In reorganizing our meetings, she has eliminated a couple of them and instituted an informal but mandatory meeting where we can all talk about what is going on in our week. The idea is for us to discuss things that we want to change or work on in the office environment, clients who are difficult or causing problems, things coworkers are doing or not doing that affect our ability to work, etc. She wants to give people a forum where they can talk about things, to manage the office culture in a proactive, ongoing way, rather than being reactionary when problems happen, and to foster ideas that might benefit everyone, but that we wouldn’t have come up with on our own. We are located in the Midwest, and everyone here is (notoriously) passive aggressive and doesn’t like to talk about their feelings. Our lead is a very kind, smart, personable character, but is very direct and was hoping to change this part of the office culture to facilitate more open communication. Behind the scenes drama drives her nuts.
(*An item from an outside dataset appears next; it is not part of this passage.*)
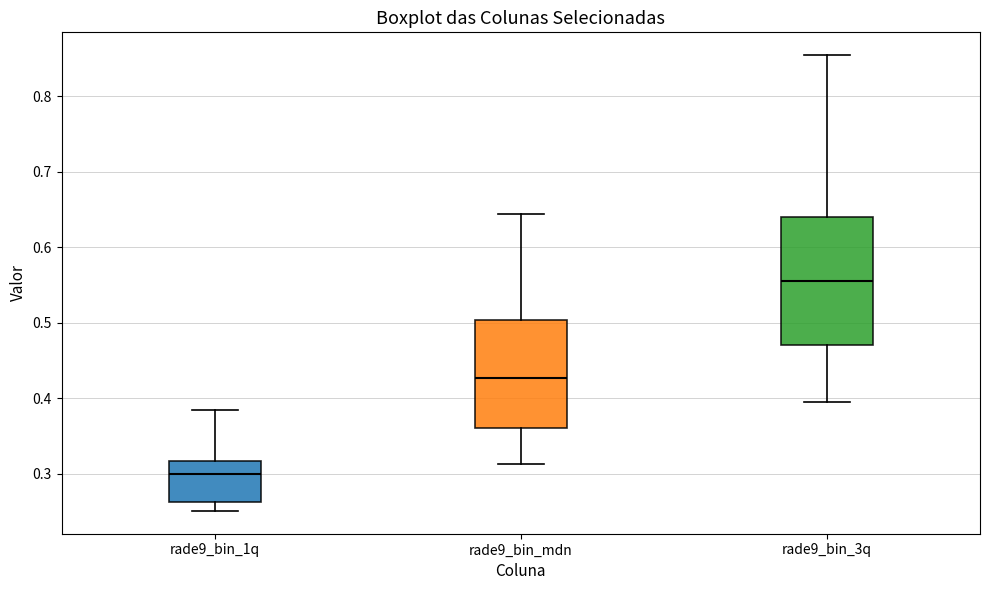

Where does the median line of the box for rade9_bin_mdn sit on the y-axis? The values are not printed on the chart, so give them approximately, as read against the axis.

0.43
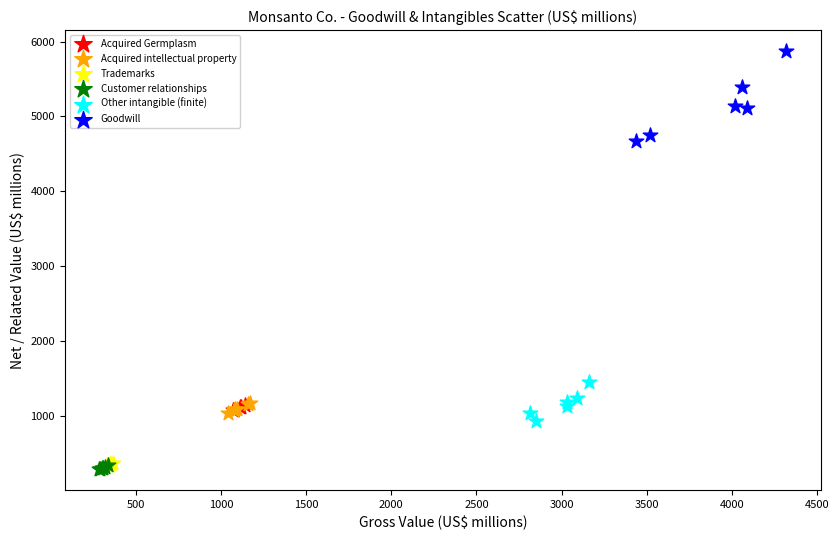

Which series has the largest Y range (max minus min)?

Goodwill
Today we had our first meeting, and nobody wanted to say anything. We basically all sat there like we were in trouble. When the lead gave an example of what types of things she’d like for us to be able to discuss–a coworker of ours behaving unprofessionally in response to a comment–he got really offended and emailed her later to tell her that it was untactful and that he was upset. They’ve worked it out, but I don’t think a group setting is going to work well for our office. I think we all (except our lead) prefer to handle things quietly and one-on-one. She understands this, but thinks it is dysfunctional on some level and impedes our team growth and coherence. She wants to help move people to be more open about what is going on in the office so we can talk about issues and resolve them, rather than pretending like they aren’t there. Plus, many concerns affect more than just the two people immediately involved, and this meeting would provide an opportunity for everyone to be involved in the resolution.
Do you have any suggestions about how we might construct this meeting or approach this goal? How can we use this time for this purpose, given we’re all a bunch of really sensitive, introverted perfectionists who earnestly want to please people and have everyone be happy? How can we engage people to talk about problems or concerns, but not offend anyone? We’ve already established that we use “I” language, and that if you have a concern, you also need to come forward with a proposed solution, or at least some idea of where you want to go with it, so we don’t just complain or point fingers. So we’re trying to be really respectful about this. Would one-on-one office hours be better? Will it just be a tough transition, but eventually work out? Do you think this is even a good idea to begin with?
No, it’s very much not a good idea.
If your office genuinely needs weekly meetings to discuss difficult clients, problematic coworkers, and things you need to change, something is pretty damn dysfunctional. That kind of thing might come up here and there, but in most offices it’s not going to be a weekly meeting type of frequency, and most of that stuff isn’t going to be best addressed through a group meeting anyway — and especially not an unstructured, free-flow, “raise any random concern you have about a coworker with the whole group” type of meeting.
In fact, that’s a recipe for either uncomfortable silence (which is what happened) or demoralizing and upsetting people (which also happened).
Frankly, it sounds a bit like the idea of someone with little experience managing other humans coupled with grandiose ideas about what can be achieved by people just talking things out.
(To be clear, I’m a big fan of people talking things out. But not in this format with these prompts and this structure.)
Maybe you could say this: “You know, I don’t think we need a weekly meeting for this kind of thing. I’d like to just address issues as they come up. And I don’t think a format where the group addresses issues with one person will be constructive; I think that’s a recipe for tension and even drama. I’d like to propose that we continue handling those things one-on-one, as most offices do.”
If her concern is that people tend to pretend like problems aren’t there, well, she can certainly take the lead in raising them with the people involved to get the problem resolved. That’s what good managers do.
I hear you that you want to be respectful of her and open-minded to her ideas, but you also get to speak up when you think something’s a bad idea — and as long as you do that politely and respectfully, a good lead will welcome that input.